Les États-Unis concluent un accord avec la République démocratique du Congo pour expulser les migrants de pays tiers
Les gouvernements des États-Unis et de la République démocratique du Congo (RDC) ont conclu un accord pour l'expulsion des migrants de pays tiers depuis ce pays nord-américain, a rapporté dimanche le ministère congolais de la Communication. Les expulsions débuteront en avril prochain, dans ce que Kinshasa a décrit comme un « dispositif d’accueil temporaire » qui sera « réalisé dans le respect de la souveraineté nationale et des exigences de sécurité intérieure », et non un « mécanisme de relocalisation permanent » ni une « externalisation des politiques migratoires », comme le publie le ministère sur son compte de réseau social X.
COMMUNIQUÉ
Le #RDC Met in work, dès avril 2026, un dispositif d'accueil temporaire des ressortissants de country tiers, dans le cadre d'un partenariat avec les États-Unis.Ce mécanisme, sans impact sur le Trésor public, s'inscrit dans le respect de la souveraineté nationale, des… pic.twitter.com/C76RXdkixP
— Ministère de la Communication et Médias/RDC (@Com_mediasRDC) 5 avril 2026
Kinshasa a assuré que le pays africain n'assumerait pas le poids financier des expulsions. « La gestion logistique et technique du dispositif sera assurée par le gouvernement américain à travers des structures spécialisées dans les mouvements de personnes à travers le monde, qui traitent aussi bien des migrations régulières que des déplacements forcés », a ajouté le ministère congolais.
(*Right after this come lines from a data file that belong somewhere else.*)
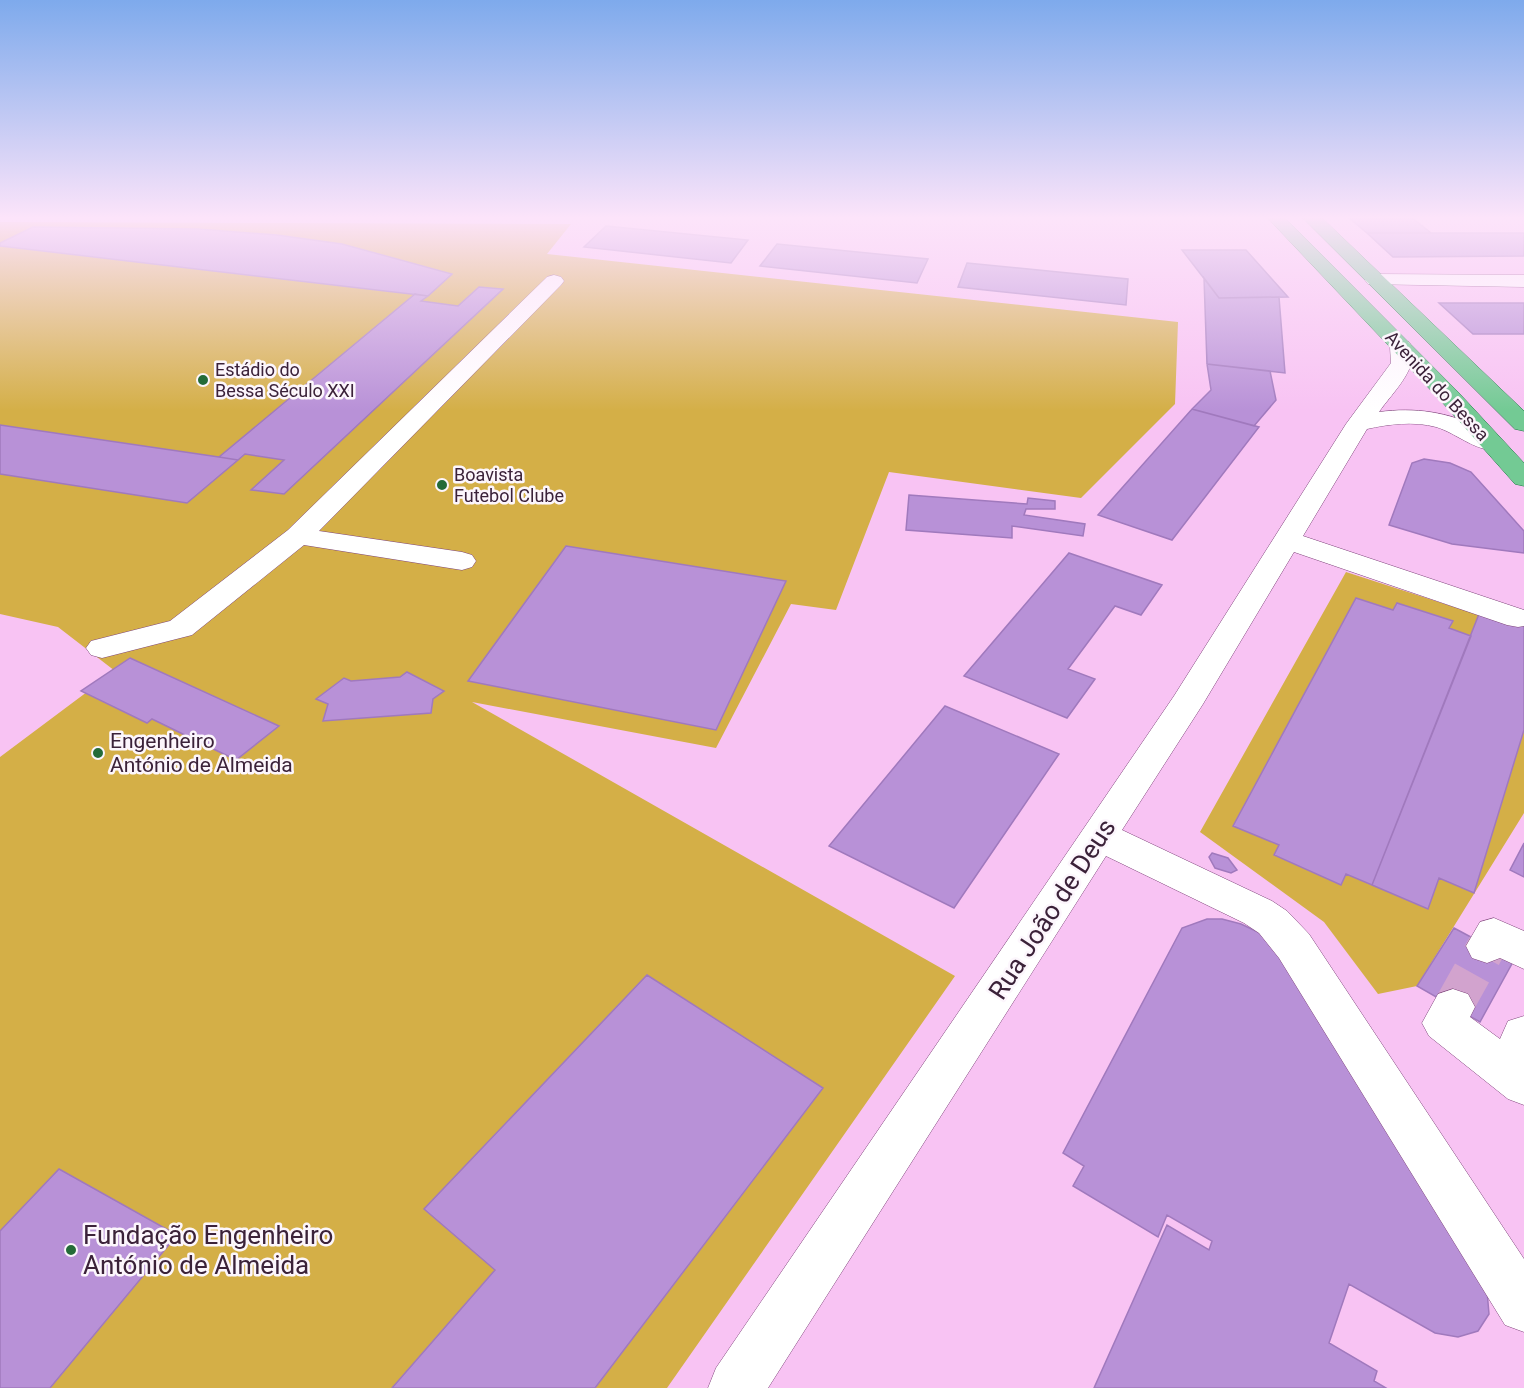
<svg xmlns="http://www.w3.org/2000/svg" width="1524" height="1388" font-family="Roboto,sans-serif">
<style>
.green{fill:#d4af47}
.building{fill:#b891d7;stroke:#a079bd;stroke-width:1.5}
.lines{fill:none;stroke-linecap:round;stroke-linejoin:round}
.minor-tunnel{stroke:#d2a3ce;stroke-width:39;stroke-dasharray:39 20;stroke-linecap:butt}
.minor-casing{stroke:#7f457b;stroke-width:1}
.major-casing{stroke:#227846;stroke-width:1}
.minor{fill:#fff;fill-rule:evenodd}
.major{fill:#73ca94;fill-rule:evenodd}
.poi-dot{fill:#246b38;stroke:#fcf6fc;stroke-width:2}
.labels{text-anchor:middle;stroke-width:5;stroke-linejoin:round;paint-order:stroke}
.far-poi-label{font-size:18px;fill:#3b2239;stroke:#fcf6fc;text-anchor:start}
.far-street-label{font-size:18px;fill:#3b2239;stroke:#fcf6fc}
.poi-label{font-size:21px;fill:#3b2239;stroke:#fcf6fc;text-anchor:start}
.near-street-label{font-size:26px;fill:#3b2239;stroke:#fcf6fc}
.near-poi-label{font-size:26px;fill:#3b2239;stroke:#fcf6fc;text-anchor:start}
</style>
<rect width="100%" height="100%" fill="#f8c3f3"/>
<!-- green -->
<path class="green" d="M 0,222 L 571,224 L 547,254 L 1178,322 L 1175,404 L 1081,498 L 889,472 L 836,610 L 791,604 L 716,748 L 472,702 L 955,976 L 667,1388 L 0,1388 L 0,757 L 115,671 L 58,627 L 0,614 Z
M 1346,572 L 1479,615 L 1471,636 L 1449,628 L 1452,621 L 1397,603 L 1393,610 L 1356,598 L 1234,826 L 1279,845 L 1274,855 L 1341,884 L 1346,874 L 1428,909 L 1439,878 L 1474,892 L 1524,730 L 1524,813 L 1417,986 L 1378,994 L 1324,922 L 1200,832 Z"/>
<!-- building -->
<path class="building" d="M 1348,217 L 1411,217 L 1431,233 L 1367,233 Z
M 606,226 L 748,240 L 731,263 L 584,247 Z
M 33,227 L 198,229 L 277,235 L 342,244 L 452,274 L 428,296 L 0,246 L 0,243 Z
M 1367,233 L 1524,233 L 1524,256 L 1393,257 Z
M 777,244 L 928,259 L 917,283 L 760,266 Z
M 1182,250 L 1246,250 L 1288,297 L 1219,298 Z
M 967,263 L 1128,279 L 1126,305 L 958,287 Z
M 1204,278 L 1219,298 L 1279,297 L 1285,373 L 1207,364 Z
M 479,287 L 503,289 L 284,494 L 251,490 L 284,460 L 245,454 L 238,460 L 219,457 L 415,294 L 428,296 L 421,301 L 458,306 Z
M 1439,303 L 1524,303 L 1524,334 L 1473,334 Z
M 1207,364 L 1270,371 L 1276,400 L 1254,426 L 1192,409 L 1211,390 Z
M 1192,409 L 1259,427 L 1172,540 L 1098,515 Z
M 0,425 L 219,457 L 238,460 L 187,503 L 0,474 Z
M 1424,459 L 1450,463 L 1471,472 L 1524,531 L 1524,553 L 1452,544 L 1389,525 L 1412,463 Z
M 909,495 L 1027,504 L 1028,498 L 1055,501 L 1055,509 L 1026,509 L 1024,515 L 1085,524 L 1083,536 L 1012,526 L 1012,538 L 906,530 Z
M 566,546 L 786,581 L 716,730 L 468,681 Z
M 1069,553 L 1162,585 L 1141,615 L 1115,606 L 1068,669 L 1095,679 L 1067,718 L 964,676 Z
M 1356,598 L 1393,610 L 1397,603 L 1453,621 L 1449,628 L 1471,636 L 1372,885 L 1346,874 L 1341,885 L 1274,855 L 1279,845 L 1233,826 Z
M 1524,611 L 1524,730 L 1474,893 L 1439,878 L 1428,909 L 1372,885 L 1479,614 Z
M 130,658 L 279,726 L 236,760 L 152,719 L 147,723 L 81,691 Z
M 407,672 L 444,691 L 433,699 L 431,713 L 323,721 L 328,704 L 316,699 L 344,678 L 351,681 L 400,677 Z
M 945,706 L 1059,754 L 954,908 L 829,846 Z
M 1524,843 L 1524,877 L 1510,870 Z
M 1212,853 L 1228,858 L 1237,870 L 1231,873 L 1215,868 L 1209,857 Z
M 1207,919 L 1222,919 L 1241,924 L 1260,933 L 1276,946 L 1487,1291 L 1489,1314 L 1478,1331 L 1458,1337 L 1435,1333 L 1349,1284 L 1329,1343 L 1377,1371 L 1374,1381 L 1386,1388 L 1094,1388 L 1167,1225 L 1209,1250 L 1212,1241 L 1167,1215 L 1158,1237 L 1073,1186 L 1084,1166 L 1063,1153 L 1182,928 Z
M 1454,928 L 1514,960 L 1480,1022 L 1417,986 Z
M 647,975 L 823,1088 L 595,1388 L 392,1388 L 495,1270 L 424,1209 Z
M 59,1169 L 177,1235 L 50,1388 L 0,1388 L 0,1231 Z"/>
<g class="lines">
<!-- minor-tunnel -->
<path class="minor-tunnel" d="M 1453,1007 L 1487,946"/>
<defs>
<path id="minor" d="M 1375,274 L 1524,275 L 1524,287 L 1368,284 L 1365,280 L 1368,276 Z
M 554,275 L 561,277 L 564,281 L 561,285 L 319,531 L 462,552 L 472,555 L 476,561 L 472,567 L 462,570 L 304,545 L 192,635 L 102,658 L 91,655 L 86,648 L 91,641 L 170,621 L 288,530 L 547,277 Z
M 1401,340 L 1409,342 C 1424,364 1391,394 1379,412 C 1415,407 1448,412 1481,428 C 1490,432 1499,436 1504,444 L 1501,449 C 1479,455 1457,433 1436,427 C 1414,421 1389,424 1367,429 L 1303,536 L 1524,610 L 1524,626 L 1518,627 L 1507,625 L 1294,552 L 1203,704 L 1122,830 L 1272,901 L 1287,911 L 1309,934 L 1524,1259 L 1524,1332 L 1505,1325 L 1279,958 L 1259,933 L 1244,923 L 1106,856 L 768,1388 L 708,1388 L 716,1368 L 1174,696 L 1346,424 L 1391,363 L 1390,347 L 1393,342 Z
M 1494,918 L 1524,931 L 1524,969 L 1500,958 L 1487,963 L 1472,958 L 1466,946 L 1480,922 Z
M 1453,989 L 1468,994 L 1475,1007 L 1470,1017 L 1500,1039 L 1508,1021 L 1524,1016 L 1524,1105 L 1508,1099 L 1429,1036 L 1422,1023 L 1438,994 Z"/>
<path id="major" d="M 1267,217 L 1284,217 L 1458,392 L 1524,463 L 1524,486 L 1515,484 L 1442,402 Z
M 1302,217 L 1321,217 L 1524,411 L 1524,431 L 1515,429 Z"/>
</defs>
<!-- minor casing -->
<use href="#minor" class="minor-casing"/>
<!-- major casing -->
<use href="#major" class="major-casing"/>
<!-- minor -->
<use href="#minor" class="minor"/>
<!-- major -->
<use href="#major" class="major"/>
</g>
<!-- sky -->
<linearGradient id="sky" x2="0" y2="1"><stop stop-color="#7eaaec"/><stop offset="0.53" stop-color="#fce4fa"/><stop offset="1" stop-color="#fce4fa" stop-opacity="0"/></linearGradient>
<rect width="1524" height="411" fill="url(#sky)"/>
<!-- markers -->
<g class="poi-dot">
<circle cx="203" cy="380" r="6"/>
<circle cx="442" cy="485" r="6"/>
<circle cx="98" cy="753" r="6"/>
<circle cx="71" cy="1250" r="6"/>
</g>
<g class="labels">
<!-- far-poi labels -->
<g class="far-poi-label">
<text x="215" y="376">Estádio do<tspan x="215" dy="21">Bessa Século XXI</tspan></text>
<text x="454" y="481">Boavista<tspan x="454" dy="21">Futebol Clube</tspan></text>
</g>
<!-- far-street labels -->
<g class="far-street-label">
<text transform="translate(1437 386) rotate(47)" y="6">Avenida do Bessa</text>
</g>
<!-- poi labels -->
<g class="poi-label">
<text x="110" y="748">Engenheiro<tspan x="110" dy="24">António de Almeida</tspan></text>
</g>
<!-- near-street labels -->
<g class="near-street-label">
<text transform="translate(1052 909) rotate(-57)" y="9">Rua João de Deus</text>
</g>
<!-- near-poi labels -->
<g class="near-poi-label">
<text x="83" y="1244">Fundação Engenheiro<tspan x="83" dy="30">António de Almeida</tspan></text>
</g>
</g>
</svg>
Depuis son retour à la Maison Blanche en janvier de l’année dernière, le président américain Donald Trump a encouragé les expulsions expresses et, à cette fin, a signé des accords avec plusieurs pays, dont le Salvador, l’Eswatini (l’ancien Swaziland), le Ghana, le Rwanda, l’Ouganda, le Soudan du Sud et la Guinée équatoriale, pour l’expulsion des immigrants sur le sol américain. Dans le cadre de sa campagne d’expulsions massives et dans le plus grand secret, l’administration Trump a fait pression sur au moins 30 gouvernements africains pour qu’ils acceptent d’accueillir des migrants, selon une enquête menée par ces pays et des informations qui leur sont parvenues.
Les organisations de défense des droits de l'homme ont appelé les pays africains à rejeter les accords d'expulsion signés avec les États-Unis et ont dénoncé le fait que les accords existants exposent des centaines de personnes à des risques de détention arbitraire, de mauvais traitements et de retour forcé vers des pays où elles pourraient être persécutées ou torturées.
Au milieu de la polémique sur les expulsions massives, qui a également été critiquée par l'Union africaine en reprochant aux États-Unis d'externaliser la gestion des migrations vers des pays ayant moins de ressources, la RDC a défendu qu'aucun transfert automatique n'est prévu et que chaque cas sera examiné individuellement, conformément aux lois du pays et à sa sécurité nationale. Le gouvernement congolais a indiqué qu'il aura « un contrôle total » sur les décisions concernant l'admission, les conditions de séjour, le retrait du statut temporaire et les mécanismes de retour.
Les migrants expulsés des États-Unis seront transférés vers des infrastructures situées dans la zone métropolitaine de Kinshasa, dans le but de garantir « un suivi administratif, sécuritaire et humanitaire efficace », comme le détaille le communiqué.
Des centaines de millions de dollars dépensés
L'accord, dont les négociations ont été avancées samedi par Efe, coïncide avec un rapprochement entre les deux pays pour mettre fin au conflit dans les provinces de l'est du Congo entre l'armée de la RDC et les rebelles du Mouvement du 23 mars (M23), soutenus par le Rwanda. Depuis 1998, l'est de la RDC est embourbé dans un conflit alimenté par de nombreuses milices rebelles et l'armée, malgré la présence de la Mission des Nations Unies pour la stabilisation en République démocratique du Congo (Monusco).
La reprise des vols d'expulsion des États-Unis vers des pays tiers a été activée après que la Cour suprême a autorisé Trump à procéder à ces expulsions en juin dernier, un triomphe pour sa politique dure contre l'immigration. Un rapport publié en février dernier par les démocrates qui composent la commission des relations étrangères du Sénat américain montre que Washington a dépensé plus de 40 millions de dollars (environ 33,8 millions d'euros) pour expulser 300 immigrants vers des pays tiers l'année dernière.